There’s also some procedural stuff that dulls the shine of the LIV. Koepka, for his part, has long said he cares most about major championships, of which he has four. It’s an admirable way of thinking, shared by Jack Nicklaus and Tiger Woods, to name a few.
But by joining LIV Golf, Koepka has – at least for now – potentially made it out of the majors. His ticket to the 2023 Masters is punched — assuming Augusta National doesn’t ban LIV players — because he won the 2018 US Open. The winners of the US and British Open and the PGA Championship receive invitations to Augusta for the next five years.
The road back to the Masters in 2024 and beyond, however, is tougher than it was two months ago. Players who win a PGA Tour event in the year since the last Masters qualify. Koepka and the others can’t win PGA Tour events if they can’t play them, so that avenue is blocked.

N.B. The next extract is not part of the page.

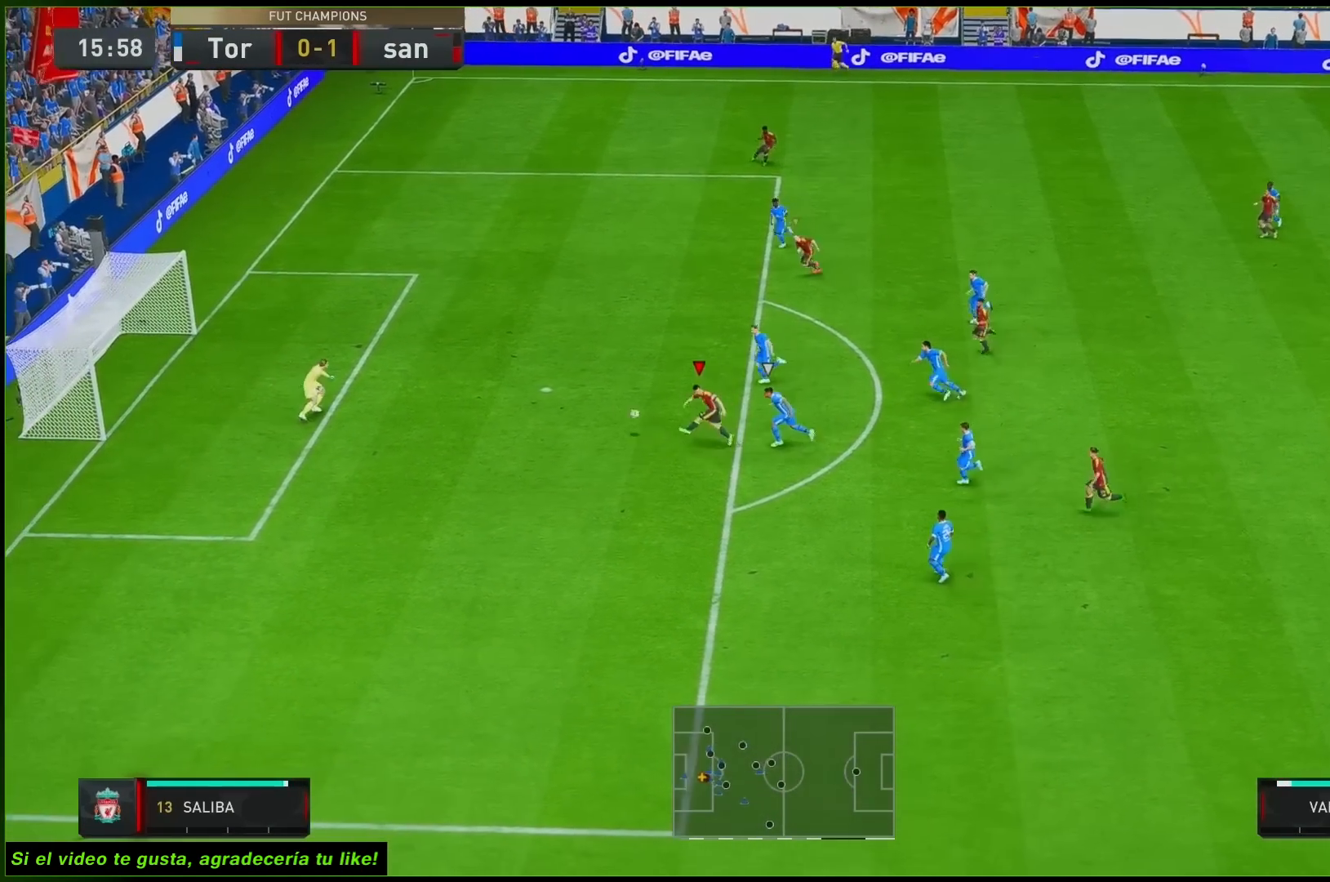
{"dt_ms": 500, "buttons": ["R2"], "left_stick": "center", "right_stick": "center", "button_events": [[17, "X", "up"]]}
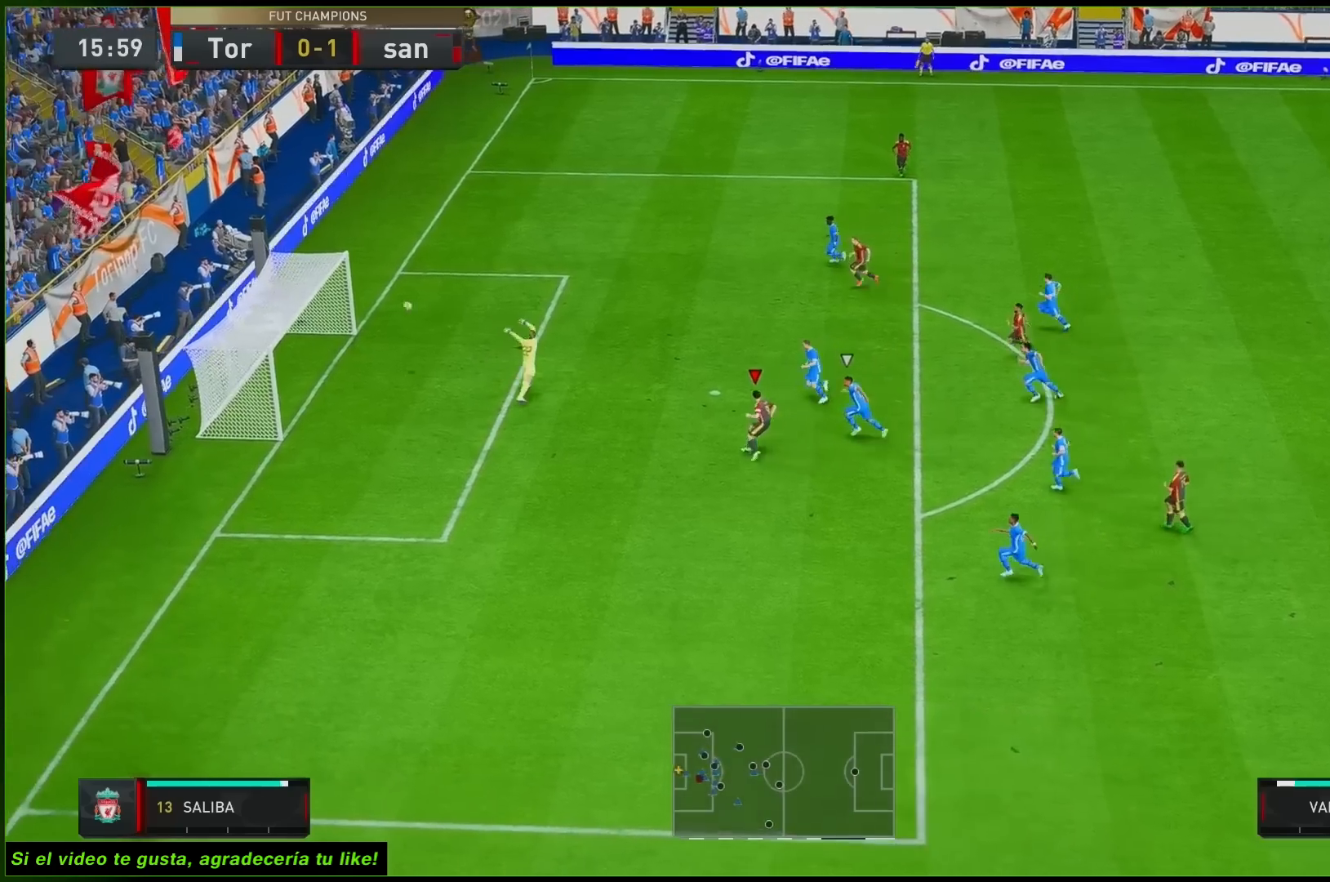
{"dt_ms": 500, "buttons": [], "left_stick": "center", "right_stick": "center", "button_events": [[467, "R2", "up"]]}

Players who are in the top 50 of the Official World Golf Rankings at the end of the previous calendar year, as well as the week prior to the start of the Masters, are permitted to enter Augusta. But at this time – and perhaps forever – LIV Golf events do not allow players to accumulate OWGR points. This is a crucial point ahead: LIV players are currently playing in rigged and irrelevant events. If the current rules don’t change, they might struggle to rely on the majors to maintain relevance.

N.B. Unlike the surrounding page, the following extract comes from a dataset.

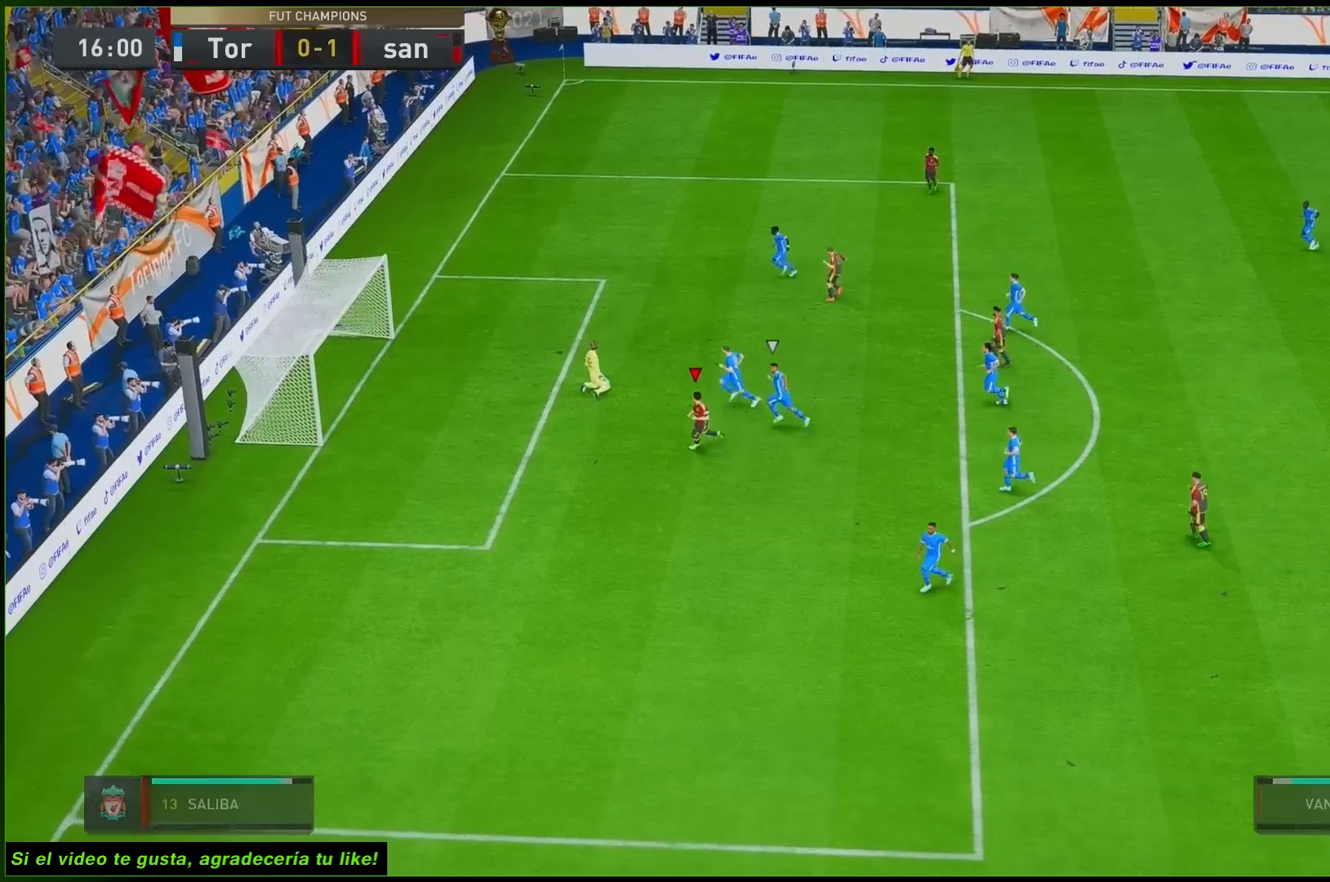
{"dt_ms": 500, "buttons": [], "left_stick": "center", "right_stick": "center", "button_events": [[300, "A", "down"], [367, "A", "up"]]}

What’s true about this weekend outside of Portland: Someone will win $4 million for coming in first, and the first loser will take home $2.125 million, nearly a million more than the champion John Deere. It matters to gamblers and their investment advisors, no matter how filthy the money.
What matters to the spectator of golf is the test provided and the tournament that follows. LIV players pushed the idea that golf can be a force for good. It’s suspect at best, especially when the golf being produced feels more like a second-rate carnival than a first-class competition.